CODEWITHSUNDEEP
java
Gaurang Singhal
Gaurang Singhal

Reputation: 436

Why parameters in compareTo() is not accepting class name but only Object?

I am implementing Dijkstra Algorithm using Priority Queue in java. I am using objects of a class 'Node' for the queue. To implement this I am overriding the compareTo() method in Node class. It is working fine if I am using "Object obj" as parameters of compareTo(). However when I am giving "Node obj" as parameters to compareTo() an error is being diplayed saying "Node is not abstract and does not override abstract method compareTo(Object) in Comparable." From what I have read this should be possible. What is wrong? 

    public class Node implements Comparable  
    {   int key;  
        int val;  
        public Node(int v)  
        {   val=v;  
            key=0;  
        }

    @Override
        public int compareTo(Object obj)
        {   Node nd=(Node) obj;
            return this.key-nd.key;
        }

        public Node(int v, int k)
        {   val=v;
            key=k;
        }
    }

The error is being displayed if I do this(the code below) while the above code is working fine. 

@Override
    public int compareTo(Node obj)
    {  
        return this.key-obj.key;
    }

Upvotes: 1

Views: 494

Answers (5)

davidxxx
davidxxx

Reputation: 131456

Comparable is an interface that specifies a parameterized type :

public interface Comparable<T>{...

We can also say that is a generic class (shorter).

So declaring public class Node implements Comparable{...
means that you want to implement Comparable with not a specific type.

In fact for the compiler public class Node implements Comparable{ is the same thing as 

public class Node implements Comparable<Object>{

So, the compiler expects to find a public int compareTo(Object obj) method in your class.
Whereas the compilation error message :

"Node is not abstract and does not override abstract method compareTo(Object) in Comparable."

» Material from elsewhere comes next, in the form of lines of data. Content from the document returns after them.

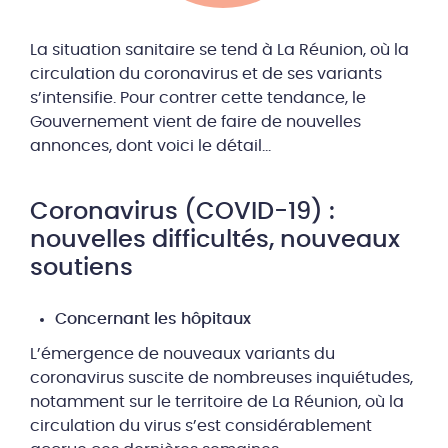
La situation sanitaire se tend à La Réunion, où la
circulation du coronavirus et de ses variants
s’intensifie. Pour contrer cette tendance, le
Gouvernement vient de faire de nouvelles
annonces, dont voici le détail…
Coronavirus (COVID-19) :
nouvelles difficultés, nouveaux
soutiens
Concernant les hôpitaux
L’émergence de nouveaux variants du
coronavirus suscite de nombreuses inquiétudes,
notamment sur le territoire de La Réunion, où la
circulation du virus s’est considérablement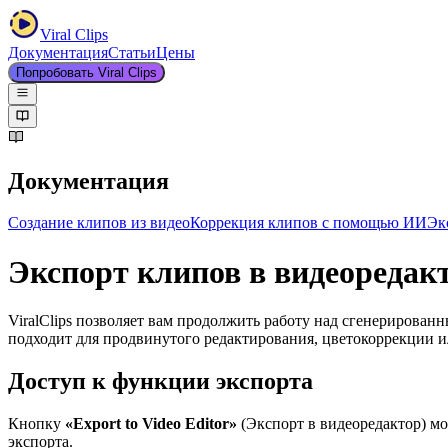
Viral Clips
Документация
Статьи
Цены
Попробовать Viral Clips
Документация
Создание клипов из видео
Коррекция клипов с помощью ИИ
Эк
Экспорт клипов в видеоредак
ViralClips позволяет вам продолжить работу над сгенерирова
подходит для продвинутого редактирования, цветокоррекции и
Доступ к функции экспорта
Кнопку
«Export to Video Editor»
(Экспорт в видеоредактор) м
экспорта.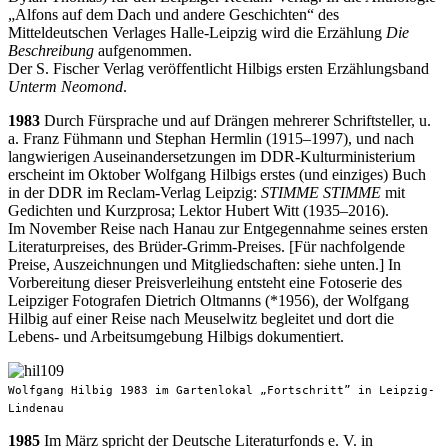
„Alfons auf dem Dach und andere Geschichten“ des
Mitteldeutschen Verlages Halle-Leipzig wird die Erzählung
Die
Beschreibung
aufgenommen.
Der S. Fischer Verlag veröffentlicht Hilbigs ersten Erzählungsband
Unterm Neomond
.
1983
Durch Fürsprache und auf Drängen mehrerer Schriftsteller, u.
a. Franz Fühmann und Stephan Hermlin (1915–1997), und nach
langwierigen Auseinandersetzungen im DDR-Kulturministerium
erscheint im Oktober Wolfgang Hilbigs erstes (und einziges) Buch
in der DDR im Reclam-Verlag Leipzig:
STIMME STIMME
mit
Gedichten und Kurzprosa; Lektor Hubert Witt (1935–2016).
Im November Reise nach Hanau zur Entgegennahme seines ersten
Literaturpreises, des Brüder-Grimm-Preises. [Für nachfolgende
Preise, Auszeichnungen und Mitgliedschaften: siehe unten.] In
Vorbereitung dieser Preisverleihung entsteht eine Fotoserie des
Leipziger Fotografen Dietrich Oltmanns (*1956), der Wolfgang
Hilbig auf einer Reise nach Meuselwitz begleitet und dort die
Lebens- und Arbeitsumgebung Hilbigs dokumentiert.
Wolfgang Hilbig 1983 im Gartenlokal „Fortschritt” in Leipzig-
Lindenau
1985
Im März spricht der Deutsche Literaturfonds e. V. in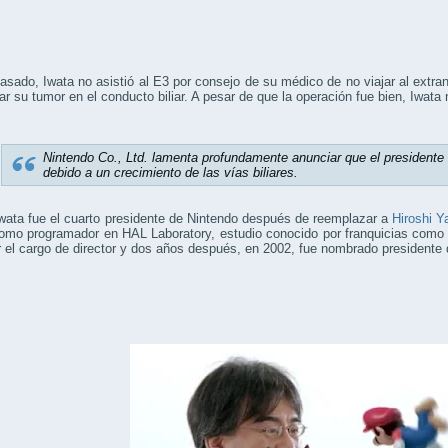
asado, Iwata no asistió al E3 por consejo de su médico de no viajar al extra
tar su tumor en el conducto biliar. A pesar de que la operación fue bien, Iwat
Nintendo Co., Ltd. lamenta profundamente anunciar que el presidente S
debido a un crecimiento de las vías biliares.
wata fue el cuarto presidente de Nintendo después de reemplazar a
Hiroshi 
como programador en HAL Laboratory, estudio conocido por franquicias com
 el cargo de director y dos años después, en 2002, fue nombrado presidente 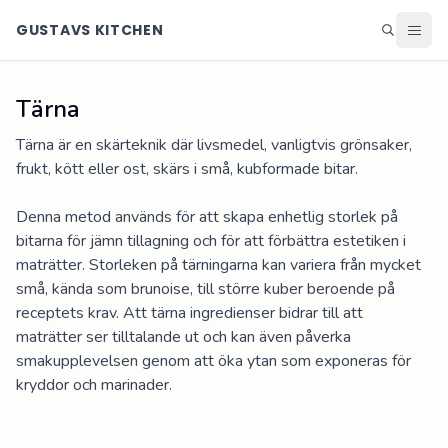
GUSTAVS KITCHEN
Tärna
Middag
Lunch
Tärna är en skärteknik där livsmedel, vanligtvis grönsaker, 
Helg
frukt, kött eller ost, skärs i små, kubformade bitar. 

Efterrätter
Denna metod används för att skapa enhetlig storlek på 
Ingredienser
bitarna för jämn tillagning och för att förbättra estetiken i 
Matsedel
maträtter. Storleken på tärningarna kan variera från mycket 
små, kända som brunoise, till större kuber beroende på 
Alla recept
receptets krav. Att tärna ingredienser bidrar till att 
Blogg
maträtter ser tilltalande ut och kan även påverka 
smakupplevelsen genom att öka ytan som exponeras för 
kryddor och marinader.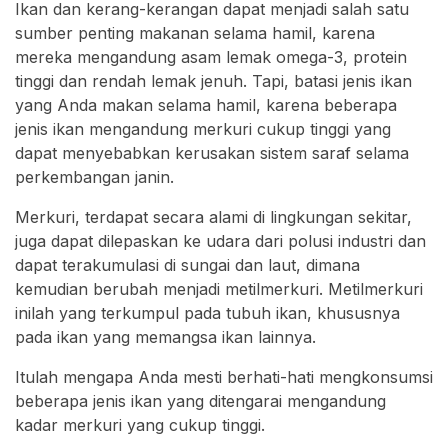
Ikan dan kerang-kerangan dapat menjadi salah satu
sumber penting makanan selama hamil, karena
mereka mengandung asam lemak omega-3, protein
tinggi dan rendah lemak jenuh. Tapi, batasi jenis ikan
yang Anda makan selama hamil, karena beberapa
jenis ikan mengandung merkuri cukup tinggi yang
dapat menyebabkan kerusakan sistem saraf selama
perkembangan janin.
Merkuri, terdapat secara alami di lingkungan sekitar,
juga dapat dilepaskan ke udara dari polusi industri dan
dapat terakumulasi di sungai dan laut, dimana
kemudian berubah menjadi metilmerkuri. Metilmerkuri
inilah yang terkumpul pada tubuh ikan, khususnya
pada ikan yang memangsa ikan lainnya.
Itulah mengapa Anda mesti berhati-hati mengkonsumsi
beberapa jenis ikan yang ditengarai mengandung
kadar merkuri yang cukup tinggi.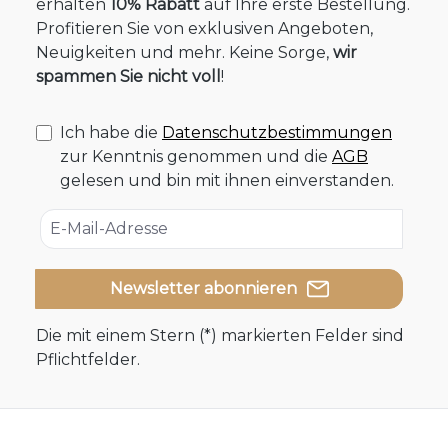
erhalten
10% Rabatt
auf Ihre erste Bestellung.
Profitieren Sie von exklusiven Angeboten,
Neuigkeiten und mehr. Keine Sorge,
wir
spammen Sie nicht voll
!
Ich habe die
Datenschutzbestimmungen
zur Kenntnis genommen und die
AGB
gelesen und bin mit ihnen einverstanden.
Newsletter abonnieren
Die mit einem Stern (*) markierten Felder sind
Pflichtfelder.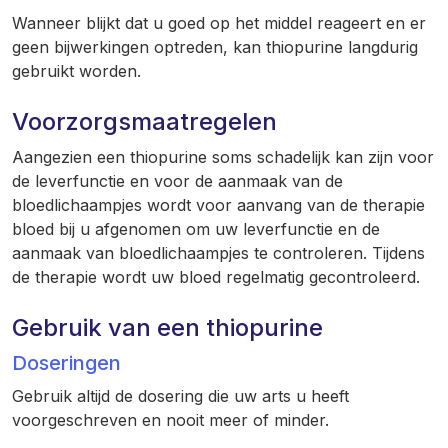
Wanneer blijkt dat u goed op het middel reageert en er
geen bijwerkingen optreden, kan thiopurine langdurig
gebruikt worden.
Voorzorgsmaatregelen
Aangezien een thiopurine soms schadelijk kan zijn voor
de leverfunctie en voor de aanmaak van de
bloedlichaampjes wordt voor aanvang van de therapie
bloed bij u afgenomen om uw leverfunctie en de
aanmaak van bloedlichaampjes te controleren. Tijdens
de therapie wordt uw bloed regelmatig gecontroleerd.
Gebruik van een thiopurine
Doseringen
Gebruik altijd de dosering die uw arts u heeft
voorgeschreven en nooit meer of minder.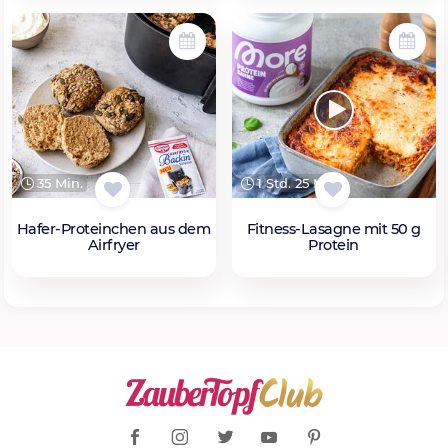
35 Min.
1 Std. 25 Min.
Hafer-Proteinchen aus dem
Fitness-Lasagne mit 50 g
Airfryer
Protein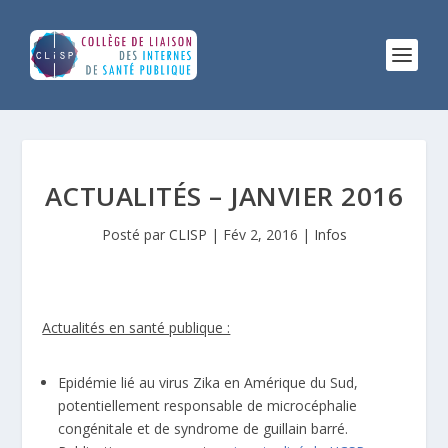
ACTUALITÉS – JANVIER 2016
Posté par
CLISP
|
Fév 2, 2016
|
Infos
Actualités en santé publique :
Epidémie lié au virus Zika en Amérique du Sud,
potentiellement responsable de microcéphalie
congénitale et de syndrome de guillain barré.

Specify the class that you want to use in the Comparable interface you are implementing : (here public class Node implements Comparable<Node>{).

And the compiler will expect to find the implemented method:

public int compareTo(Node obj)

Upvotes: 2

Ross Drew
Ross Drew

Reputation: 8246

Because the interface (Comparable) you have overridden is not typed. You need to use Java Generics to declare the type you want to compare:-

public class Node implements Comparable<Node>

This says that you want types of Node to be Comparable and will allow you to do

public int compareTo(Node obj)

If you don't genericise it, then you are effectively doing an @Override then changing the method signature, which your compiler will flag as an error because you are doing an @Override on a method not in the interface.

Upvotes: 1

dumbPotato21
dumbPotato21

Reputation: 5695

Do this instead, 

public class Node implements Comparable <Node>{

This is because Comparable is a generic interface, and as stated by the docs takes a parameter T

T - the type of objects that this object may be compared to

Without this parameter, it resolves down to Object, which is something you don't need.

Upvotes: 1

Sweeper
Sweeper

Reputation: 272750

The interface that you are trying to implement - Comparable, is generic. If you do not specify any generic arguments, the generic argument defaults to Object.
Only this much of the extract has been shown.